Now I need help with a similar code but that shows a pyramid, not a 3D pyramid. I put an attachment for you guys to see what I'm looking for. Thanks :))
M=uint8(zeros(512,512));
[r,c]=size(M);
for j=1:c
if j < 257
M(:,j)=j-1;
else
M(:,j)=c-j;
end
end
figure, imshow(M)
Accepted Answer
Image Analyst
on 4 May 2020
What about using row? Your code only checks the column, so of course every row is the same. You need to consider the row. Have a loop over the rows and use the row to compute the true value. Here is a snippet to get you started:
M = zeros(512,512, 'uint8');
[rows, columns] = size(M);
for row = 1 : rows
for col = 1 : columns
% You need to fix the lines below to set the value properly.
% Just think hard enough about it and you'll figure it out.
if col < 257
value = col-1; % What about row. It needs to be involved!
else
value = columns-col;
end
M(row, col) = value;
end
end
hFig = figure;
imshow(M, []);
hFig.WindowState = 'maximized'
15 Comments
Diogo Costa
on 5 May 2020
Bjorn Gustavsson
on 5 May 2020
Take it step-by-step. How did you produce the figure in the image above? Did you manage to make one in the y-direction?
Diogo Costa
on 5 May 2020
Image Analyst
on 5 May 2020
Well, I see you totally ignored my advice. Why??? Where is your loop over rows, and how does the M value depend on the row? Please take my advice and you will have your homework problem solved. I assume you're not allowed to turn in someone else's solution as your own.
Diogo Costa
on 5 May 2020
Image Analyst
on 5 May 2020
What if you do that "if" block you did for col just after the row for loop and before the col for loop starts? And if you let M be a double to start with, instead of a uint8? Get a row value and a col value.
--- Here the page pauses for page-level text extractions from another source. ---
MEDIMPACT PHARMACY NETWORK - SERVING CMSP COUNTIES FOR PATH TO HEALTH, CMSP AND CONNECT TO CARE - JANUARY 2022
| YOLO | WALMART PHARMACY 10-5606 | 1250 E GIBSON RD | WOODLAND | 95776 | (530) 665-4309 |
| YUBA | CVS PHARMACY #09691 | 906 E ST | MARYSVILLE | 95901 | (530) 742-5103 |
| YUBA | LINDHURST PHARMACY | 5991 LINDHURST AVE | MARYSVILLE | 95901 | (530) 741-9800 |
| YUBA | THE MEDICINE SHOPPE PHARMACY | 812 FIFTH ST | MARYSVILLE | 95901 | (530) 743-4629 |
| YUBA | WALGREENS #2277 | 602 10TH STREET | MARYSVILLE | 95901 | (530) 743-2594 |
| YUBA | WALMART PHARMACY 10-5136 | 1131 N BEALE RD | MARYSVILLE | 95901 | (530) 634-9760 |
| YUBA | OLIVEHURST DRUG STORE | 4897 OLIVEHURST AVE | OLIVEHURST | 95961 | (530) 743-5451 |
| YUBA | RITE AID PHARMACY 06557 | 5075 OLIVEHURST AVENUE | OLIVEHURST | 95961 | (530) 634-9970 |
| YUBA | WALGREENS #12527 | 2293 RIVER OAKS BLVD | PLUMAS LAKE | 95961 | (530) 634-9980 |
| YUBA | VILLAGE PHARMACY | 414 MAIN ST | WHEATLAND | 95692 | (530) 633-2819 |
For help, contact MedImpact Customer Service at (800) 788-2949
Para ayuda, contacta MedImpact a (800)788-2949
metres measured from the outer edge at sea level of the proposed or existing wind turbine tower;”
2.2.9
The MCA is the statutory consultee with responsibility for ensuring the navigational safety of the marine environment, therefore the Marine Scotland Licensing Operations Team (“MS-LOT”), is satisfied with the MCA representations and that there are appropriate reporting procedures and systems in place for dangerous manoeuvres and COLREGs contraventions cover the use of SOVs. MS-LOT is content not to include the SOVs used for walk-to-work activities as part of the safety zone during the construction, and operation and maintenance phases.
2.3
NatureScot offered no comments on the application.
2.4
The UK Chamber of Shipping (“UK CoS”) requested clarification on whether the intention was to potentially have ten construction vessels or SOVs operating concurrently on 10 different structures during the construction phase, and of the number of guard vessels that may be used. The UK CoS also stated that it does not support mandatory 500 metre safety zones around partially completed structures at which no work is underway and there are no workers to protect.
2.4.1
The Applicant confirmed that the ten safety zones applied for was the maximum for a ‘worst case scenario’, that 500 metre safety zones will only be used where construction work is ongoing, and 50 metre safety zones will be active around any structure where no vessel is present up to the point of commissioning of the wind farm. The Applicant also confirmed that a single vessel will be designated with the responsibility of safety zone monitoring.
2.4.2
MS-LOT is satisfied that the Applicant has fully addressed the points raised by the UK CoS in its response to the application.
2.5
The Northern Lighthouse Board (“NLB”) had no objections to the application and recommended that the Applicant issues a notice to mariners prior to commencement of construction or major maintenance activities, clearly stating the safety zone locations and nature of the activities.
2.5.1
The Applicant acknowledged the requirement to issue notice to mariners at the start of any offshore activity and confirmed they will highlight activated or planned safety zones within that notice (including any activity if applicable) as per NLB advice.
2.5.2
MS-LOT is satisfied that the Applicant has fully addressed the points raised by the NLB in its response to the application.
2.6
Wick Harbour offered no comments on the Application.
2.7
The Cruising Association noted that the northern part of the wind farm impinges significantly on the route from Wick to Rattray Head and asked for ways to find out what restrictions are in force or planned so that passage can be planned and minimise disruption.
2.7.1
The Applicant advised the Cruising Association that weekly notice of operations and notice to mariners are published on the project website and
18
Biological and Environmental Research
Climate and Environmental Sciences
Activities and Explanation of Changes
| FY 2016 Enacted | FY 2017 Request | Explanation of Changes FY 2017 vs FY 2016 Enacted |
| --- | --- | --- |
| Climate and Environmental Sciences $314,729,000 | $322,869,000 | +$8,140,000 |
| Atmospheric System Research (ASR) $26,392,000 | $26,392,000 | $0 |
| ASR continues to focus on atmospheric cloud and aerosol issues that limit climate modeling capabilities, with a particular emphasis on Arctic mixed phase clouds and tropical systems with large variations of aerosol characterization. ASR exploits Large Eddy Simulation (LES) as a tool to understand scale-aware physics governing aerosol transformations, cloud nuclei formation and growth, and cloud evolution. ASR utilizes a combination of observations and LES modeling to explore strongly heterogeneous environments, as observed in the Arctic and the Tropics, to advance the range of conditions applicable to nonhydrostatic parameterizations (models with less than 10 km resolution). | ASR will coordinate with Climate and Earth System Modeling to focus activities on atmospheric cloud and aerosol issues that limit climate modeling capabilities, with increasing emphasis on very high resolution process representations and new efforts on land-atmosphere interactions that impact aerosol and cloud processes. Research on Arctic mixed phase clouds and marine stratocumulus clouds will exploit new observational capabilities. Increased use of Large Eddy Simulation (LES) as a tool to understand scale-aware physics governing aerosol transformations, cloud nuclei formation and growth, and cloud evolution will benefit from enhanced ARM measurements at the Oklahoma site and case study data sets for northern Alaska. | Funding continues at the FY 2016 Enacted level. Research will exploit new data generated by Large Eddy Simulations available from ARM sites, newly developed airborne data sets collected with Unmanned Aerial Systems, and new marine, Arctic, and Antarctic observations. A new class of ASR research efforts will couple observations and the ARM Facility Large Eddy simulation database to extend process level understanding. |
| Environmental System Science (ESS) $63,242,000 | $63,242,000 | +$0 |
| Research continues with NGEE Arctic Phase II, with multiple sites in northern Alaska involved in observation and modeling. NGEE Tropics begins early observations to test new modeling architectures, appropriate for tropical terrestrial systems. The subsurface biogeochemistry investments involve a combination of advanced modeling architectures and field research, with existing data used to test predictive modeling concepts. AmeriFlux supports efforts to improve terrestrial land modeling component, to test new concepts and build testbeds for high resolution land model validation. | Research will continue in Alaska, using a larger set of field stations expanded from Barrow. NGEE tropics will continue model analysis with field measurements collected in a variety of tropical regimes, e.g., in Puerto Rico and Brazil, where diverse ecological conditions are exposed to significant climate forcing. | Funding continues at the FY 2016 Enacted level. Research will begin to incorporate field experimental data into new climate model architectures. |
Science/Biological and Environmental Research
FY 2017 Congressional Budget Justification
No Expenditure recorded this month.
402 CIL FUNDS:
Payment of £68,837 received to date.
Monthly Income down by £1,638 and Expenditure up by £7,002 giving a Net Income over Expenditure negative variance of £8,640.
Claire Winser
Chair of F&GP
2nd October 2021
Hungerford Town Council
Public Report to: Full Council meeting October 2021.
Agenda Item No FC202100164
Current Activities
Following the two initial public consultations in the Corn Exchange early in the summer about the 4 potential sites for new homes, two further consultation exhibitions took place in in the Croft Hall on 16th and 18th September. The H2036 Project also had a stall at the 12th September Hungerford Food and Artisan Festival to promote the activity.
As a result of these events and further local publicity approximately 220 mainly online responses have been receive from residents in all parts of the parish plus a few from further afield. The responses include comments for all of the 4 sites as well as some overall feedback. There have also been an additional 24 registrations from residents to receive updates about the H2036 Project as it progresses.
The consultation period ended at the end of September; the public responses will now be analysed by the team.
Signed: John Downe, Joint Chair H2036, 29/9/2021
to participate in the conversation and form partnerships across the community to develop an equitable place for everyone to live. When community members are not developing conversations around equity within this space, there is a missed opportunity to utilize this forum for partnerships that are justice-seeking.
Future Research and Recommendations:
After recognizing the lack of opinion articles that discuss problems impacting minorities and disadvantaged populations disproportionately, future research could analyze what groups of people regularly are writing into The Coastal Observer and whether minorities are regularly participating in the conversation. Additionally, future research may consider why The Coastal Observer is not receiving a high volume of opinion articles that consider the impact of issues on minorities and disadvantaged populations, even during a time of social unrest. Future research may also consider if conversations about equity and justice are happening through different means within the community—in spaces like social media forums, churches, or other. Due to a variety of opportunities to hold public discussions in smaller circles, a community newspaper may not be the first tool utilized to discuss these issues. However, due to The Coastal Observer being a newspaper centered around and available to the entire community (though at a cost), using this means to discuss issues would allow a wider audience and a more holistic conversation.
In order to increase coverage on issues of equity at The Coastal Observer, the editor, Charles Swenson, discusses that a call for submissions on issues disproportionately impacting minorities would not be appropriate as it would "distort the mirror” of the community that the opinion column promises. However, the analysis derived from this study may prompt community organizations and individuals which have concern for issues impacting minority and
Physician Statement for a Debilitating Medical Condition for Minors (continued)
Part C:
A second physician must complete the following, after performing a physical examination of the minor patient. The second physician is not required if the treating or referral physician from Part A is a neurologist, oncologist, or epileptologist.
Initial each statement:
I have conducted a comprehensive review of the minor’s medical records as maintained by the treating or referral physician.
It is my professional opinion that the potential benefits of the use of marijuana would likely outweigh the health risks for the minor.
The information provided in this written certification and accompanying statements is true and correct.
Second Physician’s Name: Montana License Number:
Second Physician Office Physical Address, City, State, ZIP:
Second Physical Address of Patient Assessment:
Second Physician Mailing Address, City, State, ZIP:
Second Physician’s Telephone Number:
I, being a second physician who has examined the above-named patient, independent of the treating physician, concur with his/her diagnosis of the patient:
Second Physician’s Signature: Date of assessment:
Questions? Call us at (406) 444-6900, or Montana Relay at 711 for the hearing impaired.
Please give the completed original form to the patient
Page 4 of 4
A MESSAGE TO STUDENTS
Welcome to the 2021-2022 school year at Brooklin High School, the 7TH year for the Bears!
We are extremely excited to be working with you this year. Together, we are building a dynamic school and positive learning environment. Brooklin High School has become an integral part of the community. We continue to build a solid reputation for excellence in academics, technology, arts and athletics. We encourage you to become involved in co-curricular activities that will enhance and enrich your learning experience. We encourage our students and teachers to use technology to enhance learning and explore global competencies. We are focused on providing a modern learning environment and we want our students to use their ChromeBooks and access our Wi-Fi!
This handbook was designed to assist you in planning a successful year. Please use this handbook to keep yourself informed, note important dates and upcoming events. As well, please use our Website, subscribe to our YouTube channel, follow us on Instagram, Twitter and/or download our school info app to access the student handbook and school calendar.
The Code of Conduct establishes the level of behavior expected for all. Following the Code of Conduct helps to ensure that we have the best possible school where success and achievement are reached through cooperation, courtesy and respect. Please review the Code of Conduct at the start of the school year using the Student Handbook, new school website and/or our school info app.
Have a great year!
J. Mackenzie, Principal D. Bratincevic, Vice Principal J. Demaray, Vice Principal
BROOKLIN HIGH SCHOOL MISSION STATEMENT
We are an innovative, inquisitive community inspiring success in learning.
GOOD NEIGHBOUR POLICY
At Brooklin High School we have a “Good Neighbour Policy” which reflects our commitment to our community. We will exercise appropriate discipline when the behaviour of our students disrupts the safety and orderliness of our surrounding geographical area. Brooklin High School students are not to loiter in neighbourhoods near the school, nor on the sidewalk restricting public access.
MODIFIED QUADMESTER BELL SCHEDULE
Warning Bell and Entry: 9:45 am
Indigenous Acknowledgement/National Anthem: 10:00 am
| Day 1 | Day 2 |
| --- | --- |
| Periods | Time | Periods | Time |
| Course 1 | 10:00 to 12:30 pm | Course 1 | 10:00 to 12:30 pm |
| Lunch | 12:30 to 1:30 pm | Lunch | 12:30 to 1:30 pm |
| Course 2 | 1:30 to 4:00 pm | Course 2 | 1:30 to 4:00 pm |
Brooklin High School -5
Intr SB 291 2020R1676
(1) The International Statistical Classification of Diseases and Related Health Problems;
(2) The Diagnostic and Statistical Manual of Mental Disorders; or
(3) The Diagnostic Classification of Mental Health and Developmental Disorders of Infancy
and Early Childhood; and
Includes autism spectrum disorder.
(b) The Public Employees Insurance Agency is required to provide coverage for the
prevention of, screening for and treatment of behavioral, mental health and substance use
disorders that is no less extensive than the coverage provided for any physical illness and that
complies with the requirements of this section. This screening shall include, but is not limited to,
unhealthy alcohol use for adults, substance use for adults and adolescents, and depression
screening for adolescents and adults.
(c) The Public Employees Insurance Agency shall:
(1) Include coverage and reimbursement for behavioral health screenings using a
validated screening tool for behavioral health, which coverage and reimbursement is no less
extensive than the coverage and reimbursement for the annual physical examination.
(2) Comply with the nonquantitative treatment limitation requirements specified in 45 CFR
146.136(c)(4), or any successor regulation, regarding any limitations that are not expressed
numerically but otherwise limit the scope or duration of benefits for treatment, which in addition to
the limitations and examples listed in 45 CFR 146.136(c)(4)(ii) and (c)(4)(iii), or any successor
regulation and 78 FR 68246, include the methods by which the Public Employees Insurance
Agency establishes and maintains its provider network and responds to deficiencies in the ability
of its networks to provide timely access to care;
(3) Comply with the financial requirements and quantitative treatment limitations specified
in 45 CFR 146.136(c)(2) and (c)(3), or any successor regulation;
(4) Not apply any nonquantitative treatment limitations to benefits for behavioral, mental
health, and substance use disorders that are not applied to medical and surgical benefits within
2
The bottom part of the code would then look like:
finalValue = colValue * rowValue;
M(row, col) = finalValue;
end
end
hFig = figure;
% Now convert the double M to uint8
M = uint8(255 * mat2gray(M));
imshow(M, []);
impixelinfo
hFig.WindowState = 'maximized'
Diogo Costa
on 5 May 2020
Diogo Costa
on 5 May 2020
Diogo Costa
on 5 May 2020
Diogo Costa
on 5 May 2020
Image Analyst
on 5 May 2020
Right, but I'm sure you'll figure it out - you're a smart engineer.
Diogo Costa
on 5 May 2020
Image Analyst
on 5 May 2020
You almost had it but you need to use min() instead of plus when you compute valorfinal:
M = zeros(512,512);
[rows, colunas] = size(M);
for row = 1 : rows
% Get the row value.
if row < 257
rowvalor = row - 1;
else
rowvalor = rows - row;
end
for col = 1 : colunas
% Get the column value.
if col < 257
valorcol = col - 1;
else
valorcol = colunas - col;
end
% Make M the minimum.
valorfinal = min(valorcol, rowvalor);
M(row, col) = valorfinal;
end
end
hFig = figure;
M = uint8(255 * mat2gray(M));
imshow(M, []);
impixelinfo
hFig.WindowState = 'maximized';
Diogo Costa
on 5 May 2020
Bjorn Gustavsson
on 5 May 2020
Edited: Bjorn Gustavsson
on 5 May 2020
Now that you have an iterative solution you might also take a look at this matrix-based version:
x = -21:21;
[x,y] = meshgrid(x,x);
imagesc(min(21-abs(x),21-abs(y)))
% or for a +-signed roof:
imagesc(min(21-abs(x+y),21-abs(x-y)))
At some stage you should start thinking about solving the problems with matrix-based operations too - that is one of the strengths of matlab.
More Answers (1)
Bjorn Gustavsson
on 4 May 2020
Surely this is a homework task?
Regardless, after you've figured out loops and conditional statements, you should start to think about more matrix based operations.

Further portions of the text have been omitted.